How to Create Fans

No matter what format, source or combination you favor, you can’t get through a day of news without confronting allegations of lies or fraud.

According to Gallup 2016 business and industry sector ratings, the industries perceived as most positive were restaurant, computer and grocery; those perceived as least positive were the federal government, pharmaceutical and health care industries.

The Edelman Trust Barometer 2016 produced similar, but not exact, findings, with technology holding down the top spot; the food and beverage industry ranked second. Financial services and pharmaceuticals were the least trusted industries according to the Edelman research.

The recently released 2017 Edelman Trust Barometer shows a global decline in trust. The findings indicate government, media, business and non-governmental organizations all lack trust.

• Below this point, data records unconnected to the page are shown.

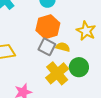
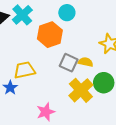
orange hexagon: (48, 27) -> (50, 35), moved

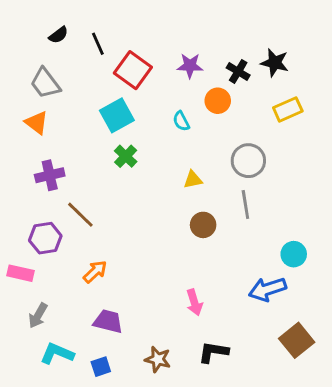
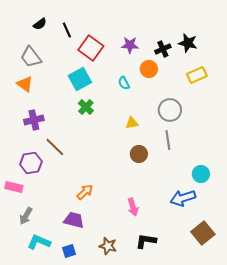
black cross: (238, 71) -> (163, 49), turned 35
orange arrow: (95, 272) -> (85, 192), moved

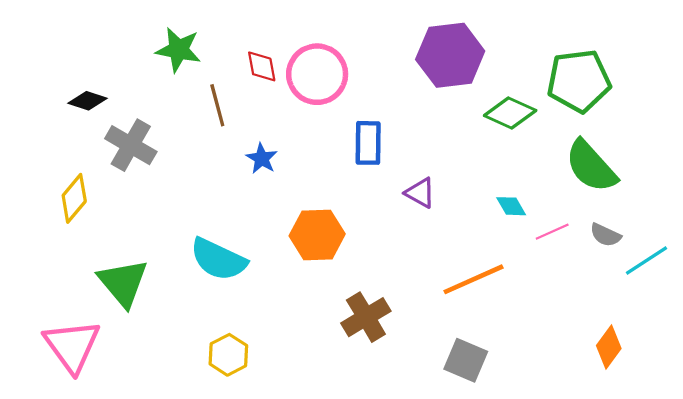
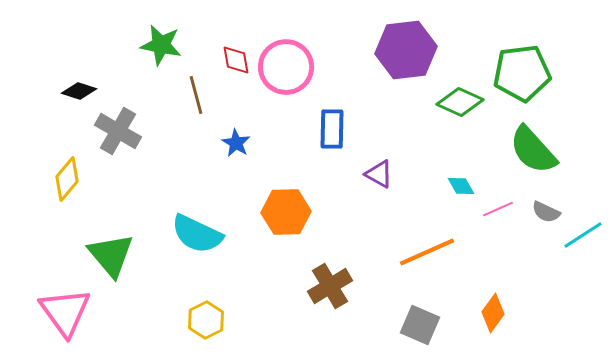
orange diamond: (609, 347) -> (493, 313), moved

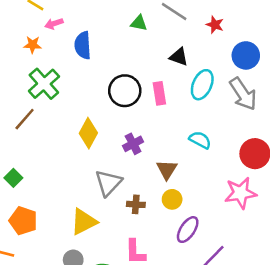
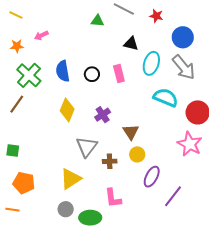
pink arrow: (54, 24) -> (41, 35), moved
blue semicircle: (83, 45) -> (63, 71), moved
black circle: (125, 91) -> (92, 74), size x0.6
cyan semicircle: (200, 140) -> (166, 98), moved, size x1.4
green square: (13, 178) -> (13, 150), turned -32
pink star: (241, 193) -> (190, 144), turned -30

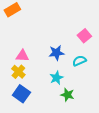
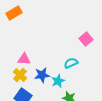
blue star: (56, 53) -> (42, 75), moved
cyan semicircle: (79, 61) -> (71, 63), moved

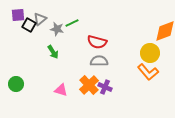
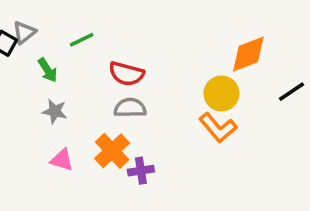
gray star: (57, 29) -> (55, 111), moved
green arrow: (53, 52) -> (48, 70), moved
purple cross: (105, 87) -> (141, 171), moved, turned -32

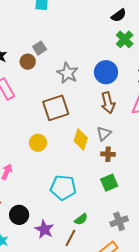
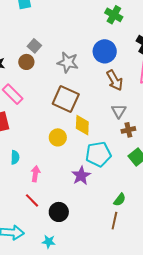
brown square: (56, 108) -> (66, 99), turned -32
yellow diamond: (81, 139) -> (82, 125), moved
cyan pentagon: (63, 188) -> (98, 154), moved
purple star: (44, 229) -> (81, 176), moved, turned 30

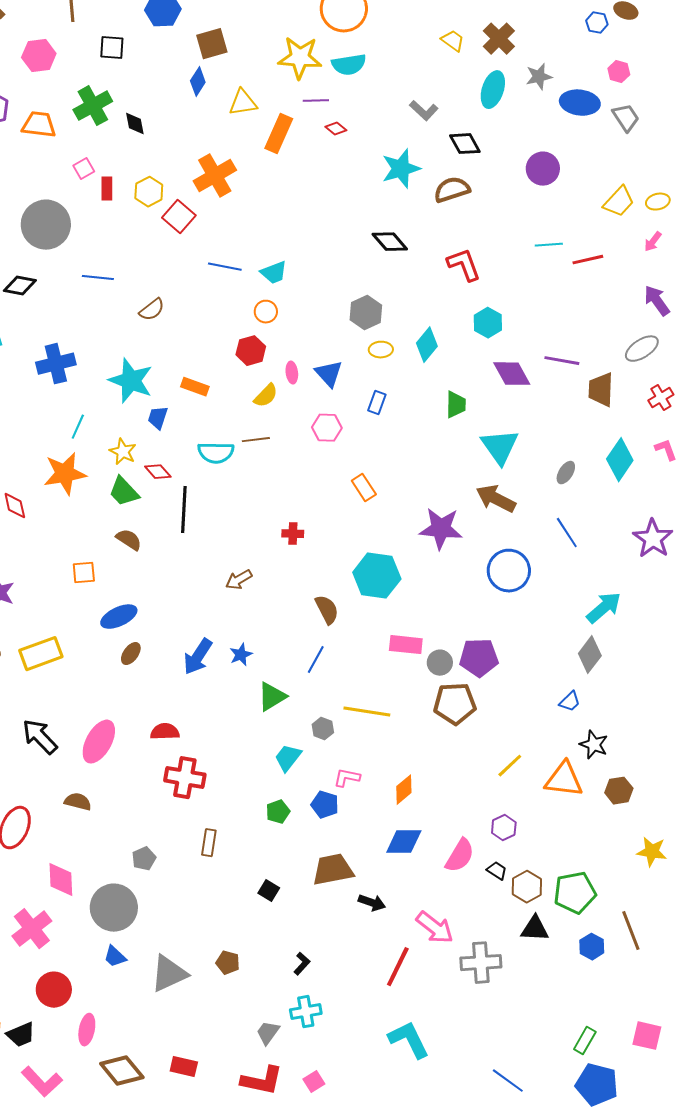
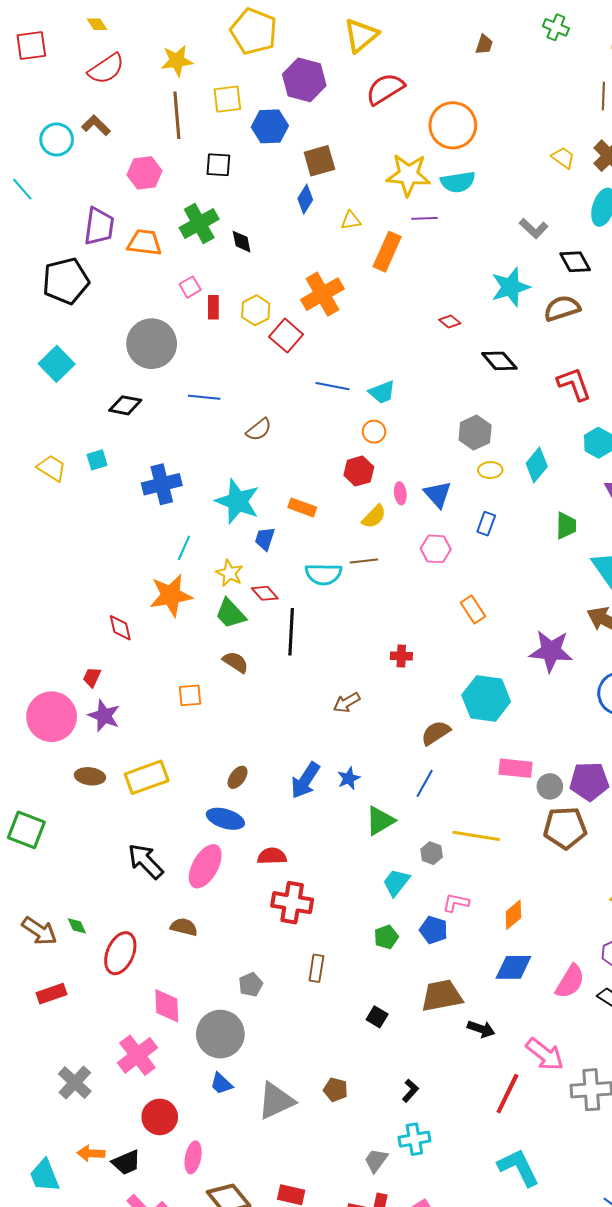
yellow triangle: (243, 103) -> (351, 220), size x0.7
red diamond: (336, 129) -> (450, 321), moved
brown semicircle: (327, 610) -> (436, 733), turned -96
blue ellipse: (119, 617) -> (225, 819), moved, turned 42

And trust in the media plummeted. “Peers” gained credibility, while institutions lost it. As a whole, businesses are faring better than government or the media. But the public — and BBB — holds business to a higher standard. Missteps can be fatal.

According to the report, the three most important things a business can do to build trust is treating employees well, offering high quality products and services, and listening to customers. The report concludes that to restore faith and trust, institutions must put people at the core of their strategies.

The Council of Better Business Bureaus enlisted an ethnographer, Craig Honick, to survey more than 1,000 residents from several cities across the U.S. for a project published in BBB Trusted in June 2016.

In the resulting article, “Do Customers Trust Your Business,” Honick wrote, “As a business owner, your goal is to build a base of customers that want to do repeat business with you, and is motivated to share their positive experiences with your company with everyone. To consumers, most of the time, your business is more than a place to get products or services. Rather, it is viewed as a human exchange.”

Honick’s conclusion was very basic. “The most important thing companies can do to win customers, therefore, may be to enhance the humanness of the experience.” He determined the most important qualities of a “human exchange” were that they be equitable, humble, proactive, transparent and honest.

Give customers a reason to love your business. Whether yours is an industry which specifically lacks trust or not, consider what can be done to improve your human exchange. By doing so, you’ll build trust, create fans and earn loyalty.